=== What you should do ===
Report how many lines below contain the word "beige". Write only that number.

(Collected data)
= = = = = = =

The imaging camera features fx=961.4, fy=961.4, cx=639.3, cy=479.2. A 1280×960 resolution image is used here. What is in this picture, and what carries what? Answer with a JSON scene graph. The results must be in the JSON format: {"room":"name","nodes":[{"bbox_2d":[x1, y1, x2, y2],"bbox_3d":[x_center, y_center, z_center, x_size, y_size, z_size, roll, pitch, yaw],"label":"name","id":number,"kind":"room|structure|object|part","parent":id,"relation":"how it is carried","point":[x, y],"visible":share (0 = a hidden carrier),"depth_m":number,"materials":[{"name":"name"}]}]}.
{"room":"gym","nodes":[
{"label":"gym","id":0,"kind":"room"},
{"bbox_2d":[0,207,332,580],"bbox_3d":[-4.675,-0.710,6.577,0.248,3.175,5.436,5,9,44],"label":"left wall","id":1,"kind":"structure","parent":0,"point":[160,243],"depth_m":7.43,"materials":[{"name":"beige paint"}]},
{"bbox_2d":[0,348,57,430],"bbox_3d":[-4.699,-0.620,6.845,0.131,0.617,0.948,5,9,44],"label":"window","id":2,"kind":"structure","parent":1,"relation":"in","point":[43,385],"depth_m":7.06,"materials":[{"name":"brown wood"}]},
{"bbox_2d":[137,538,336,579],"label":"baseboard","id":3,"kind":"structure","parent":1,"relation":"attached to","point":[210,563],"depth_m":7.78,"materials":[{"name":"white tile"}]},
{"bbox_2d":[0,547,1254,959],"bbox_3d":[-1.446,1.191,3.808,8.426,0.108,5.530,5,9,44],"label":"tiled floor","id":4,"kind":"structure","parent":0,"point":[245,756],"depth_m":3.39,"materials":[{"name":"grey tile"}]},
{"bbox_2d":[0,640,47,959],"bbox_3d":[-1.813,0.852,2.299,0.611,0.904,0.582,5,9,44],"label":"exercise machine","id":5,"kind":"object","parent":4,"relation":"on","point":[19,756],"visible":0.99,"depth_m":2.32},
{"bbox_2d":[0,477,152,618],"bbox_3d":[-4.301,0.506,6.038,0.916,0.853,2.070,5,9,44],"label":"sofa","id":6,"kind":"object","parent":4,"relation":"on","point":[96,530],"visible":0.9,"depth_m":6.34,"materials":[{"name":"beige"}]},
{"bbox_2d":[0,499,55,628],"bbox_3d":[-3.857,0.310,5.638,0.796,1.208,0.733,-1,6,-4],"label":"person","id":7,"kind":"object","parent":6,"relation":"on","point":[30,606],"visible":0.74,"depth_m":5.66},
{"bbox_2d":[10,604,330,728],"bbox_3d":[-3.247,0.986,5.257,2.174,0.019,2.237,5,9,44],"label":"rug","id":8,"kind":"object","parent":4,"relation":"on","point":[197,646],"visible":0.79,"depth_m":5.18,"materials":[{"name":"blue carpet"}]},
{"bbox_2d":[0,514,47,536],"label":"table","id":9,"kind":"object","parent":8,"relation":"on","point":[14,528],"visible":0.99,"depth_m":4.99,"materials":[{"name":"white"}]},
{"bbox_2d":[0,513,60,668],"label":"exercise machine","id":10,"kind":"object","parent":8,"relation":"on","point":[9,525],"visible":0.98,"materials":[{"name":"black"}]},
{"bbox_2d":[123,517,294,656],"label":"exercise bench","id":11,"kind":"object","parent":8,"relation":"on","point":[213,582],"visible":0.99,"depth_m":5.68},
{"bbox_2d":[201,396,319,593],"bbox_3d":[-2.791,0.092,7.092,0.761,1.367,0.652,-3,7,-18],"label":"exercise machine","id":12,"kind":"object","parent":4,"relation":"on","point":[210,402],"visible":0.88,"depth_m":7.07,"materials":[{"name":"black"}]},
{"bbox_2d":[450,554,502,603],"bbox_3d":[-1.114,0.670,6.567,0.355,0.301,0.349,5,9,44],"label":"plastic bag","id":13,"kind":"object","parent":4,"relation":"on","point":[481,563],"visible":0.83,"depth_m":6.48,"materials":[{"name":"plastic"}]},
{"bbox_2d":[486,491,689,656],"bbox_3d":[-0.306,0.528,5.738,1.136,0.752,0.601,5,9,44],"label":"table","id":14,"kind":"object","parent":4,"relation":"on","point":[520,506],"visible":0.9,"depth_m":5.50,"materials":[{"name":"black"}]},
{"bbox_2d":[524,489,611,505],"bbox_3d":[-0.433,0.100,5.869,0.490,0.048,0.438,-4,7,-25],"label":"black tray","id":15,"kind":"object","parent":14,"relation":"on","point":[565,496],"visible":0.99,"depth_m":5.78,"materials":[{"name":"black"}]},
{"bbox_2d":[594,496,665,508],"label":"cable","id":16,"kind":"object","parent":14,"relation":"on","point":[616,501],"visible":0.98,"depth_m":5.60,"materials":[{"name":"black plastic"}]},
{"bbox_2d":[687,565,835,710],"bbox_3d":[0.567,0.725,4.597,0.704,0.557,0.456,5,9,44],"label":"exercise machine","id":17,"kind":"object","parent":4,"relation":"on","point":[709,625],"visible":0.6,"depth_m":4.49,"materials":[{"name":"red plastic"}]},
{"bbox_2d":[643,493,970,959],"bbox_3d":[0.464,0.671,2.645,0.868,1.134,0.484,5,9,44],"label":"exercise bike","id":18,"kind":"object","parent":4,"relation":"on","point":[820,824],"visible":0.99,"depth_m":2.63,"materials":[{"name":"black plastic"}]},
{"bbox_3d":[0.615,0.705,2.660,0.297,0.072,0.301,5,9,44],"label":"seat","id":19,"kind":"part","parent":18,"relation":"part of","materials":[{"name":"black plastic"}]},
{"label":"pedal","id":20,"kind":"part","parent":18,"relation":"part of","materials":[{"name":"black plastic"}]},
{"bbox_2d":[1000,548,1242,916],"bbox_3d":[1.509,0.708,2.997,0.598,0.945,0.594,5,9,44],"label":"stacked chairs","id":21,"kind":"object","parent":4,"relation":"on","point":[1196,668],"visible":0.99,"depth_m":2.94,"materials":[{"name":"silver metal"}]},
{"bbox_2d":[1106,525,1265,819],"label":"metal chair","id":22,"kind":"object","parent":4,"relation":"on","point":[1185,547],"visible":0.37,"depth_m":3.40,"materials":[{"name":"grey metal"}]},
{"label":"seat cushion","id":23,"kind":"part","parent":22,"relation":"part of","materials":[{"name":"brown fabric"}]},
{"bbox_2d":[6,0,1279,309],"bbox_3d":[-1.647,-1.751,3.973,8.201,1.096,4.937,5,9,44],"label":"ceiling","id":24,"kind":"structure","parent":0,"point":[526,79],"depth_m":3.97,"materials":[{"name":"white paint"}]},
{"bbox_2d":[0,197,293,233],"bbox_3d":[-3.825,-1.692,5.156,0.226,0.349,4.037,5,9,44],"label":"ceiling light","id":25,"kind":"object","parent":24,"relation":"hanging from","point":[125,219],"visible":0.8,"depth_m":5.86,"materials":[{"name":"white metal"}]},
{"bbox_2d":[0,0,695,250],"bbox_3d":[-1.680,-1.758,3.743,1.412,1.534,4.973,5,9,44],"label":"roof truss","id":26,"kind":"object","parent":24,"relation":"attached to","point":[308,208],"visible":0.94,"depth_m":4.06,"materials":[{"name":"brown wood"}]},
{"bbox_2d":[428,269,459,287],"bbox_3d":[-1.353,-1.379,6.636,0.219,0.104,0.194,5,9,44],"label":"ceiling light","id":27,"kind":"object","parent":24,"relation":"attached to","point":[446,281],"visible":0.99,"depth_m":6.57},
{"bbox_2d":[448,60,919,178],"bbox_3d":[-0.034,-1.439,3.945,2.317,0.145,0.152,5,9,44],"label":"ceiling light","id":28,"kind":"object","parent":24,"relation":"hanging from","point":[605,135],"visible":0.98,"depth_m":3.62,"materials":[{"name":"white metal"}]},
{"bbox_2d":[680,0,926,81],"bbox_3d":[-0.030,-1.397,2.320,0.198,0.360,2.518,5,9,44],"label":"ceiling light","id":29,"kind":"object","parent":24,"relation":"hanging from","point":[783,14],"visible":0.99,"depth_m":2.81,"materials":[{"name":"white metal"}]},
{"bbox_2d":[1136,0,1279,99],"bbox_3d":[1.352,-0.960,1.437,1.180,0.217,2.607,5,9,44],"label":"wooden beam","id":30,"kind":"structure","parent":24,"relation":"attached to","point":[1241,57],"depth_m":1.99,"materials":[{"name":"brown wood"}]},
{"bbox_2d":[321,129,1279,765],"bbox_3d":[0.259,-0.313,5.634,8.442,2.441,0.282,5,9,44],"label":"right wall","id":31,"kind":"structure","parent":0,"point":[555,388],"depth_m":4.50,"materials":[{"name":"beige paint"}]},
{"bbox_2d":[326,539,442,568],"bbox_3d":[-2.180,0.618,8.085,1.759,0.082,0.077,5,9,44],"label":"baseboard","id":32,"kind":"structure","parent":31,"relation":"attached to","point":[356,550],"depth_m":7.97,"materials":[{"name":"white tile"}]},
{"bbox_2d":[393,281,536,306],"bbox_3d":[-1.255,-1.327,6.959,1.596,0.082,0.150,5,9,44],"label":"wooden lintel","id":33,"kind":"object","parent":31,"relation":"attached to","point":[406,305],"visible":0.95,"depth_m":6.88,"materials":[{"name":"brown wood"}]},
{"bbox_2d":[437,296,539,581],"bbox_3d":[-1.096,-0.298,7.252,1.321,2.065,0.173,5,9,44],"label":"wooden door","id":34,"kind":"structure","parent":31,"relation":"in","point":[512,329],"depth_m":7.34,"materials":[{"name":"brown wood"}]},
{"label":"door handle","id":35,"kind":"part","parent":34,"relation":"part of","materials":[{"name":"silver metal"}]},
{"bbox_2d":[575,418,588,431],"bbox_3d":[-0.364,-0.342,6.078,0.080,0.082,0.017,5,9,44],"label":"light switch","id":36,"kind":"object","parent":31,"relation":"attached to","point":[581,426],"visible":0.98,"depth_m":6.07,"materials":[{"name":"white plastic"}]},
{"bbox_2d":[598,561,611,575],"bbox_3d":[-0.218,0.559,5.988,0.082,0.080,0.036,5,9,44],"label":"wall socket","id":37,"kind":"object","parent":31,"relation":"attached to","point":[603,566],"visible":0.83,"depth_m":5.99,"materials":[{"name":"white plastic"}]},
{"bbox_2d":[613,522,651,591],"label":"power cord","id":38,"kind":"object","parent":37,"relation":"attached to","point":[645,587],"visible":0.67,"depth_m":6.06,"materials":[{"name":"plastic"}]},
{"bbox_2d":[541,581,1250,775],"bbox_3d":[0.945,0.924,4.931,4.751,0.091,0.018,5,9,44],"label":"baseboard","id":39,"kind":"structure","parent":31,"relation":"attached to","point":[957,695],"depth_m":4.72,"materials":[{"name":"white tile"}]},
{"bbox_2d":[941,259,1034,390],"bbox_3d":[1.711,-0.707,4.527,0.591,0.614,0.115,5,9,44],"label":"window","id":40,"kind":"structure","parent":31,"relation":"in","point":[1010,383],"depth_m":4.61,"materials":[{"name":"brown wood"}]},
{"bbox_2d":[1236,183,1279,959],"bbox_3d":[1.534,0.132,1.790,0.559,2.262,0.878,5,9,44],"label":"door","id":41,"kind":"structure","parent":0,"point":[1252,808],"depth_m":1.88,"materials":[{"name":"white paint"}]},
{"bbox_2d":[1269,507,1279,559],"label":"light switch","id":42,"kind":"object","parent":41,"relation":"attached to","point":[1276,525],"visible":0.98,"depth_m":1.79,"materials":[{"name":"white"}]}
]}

= = = = = = =

=== Worked solution ===
3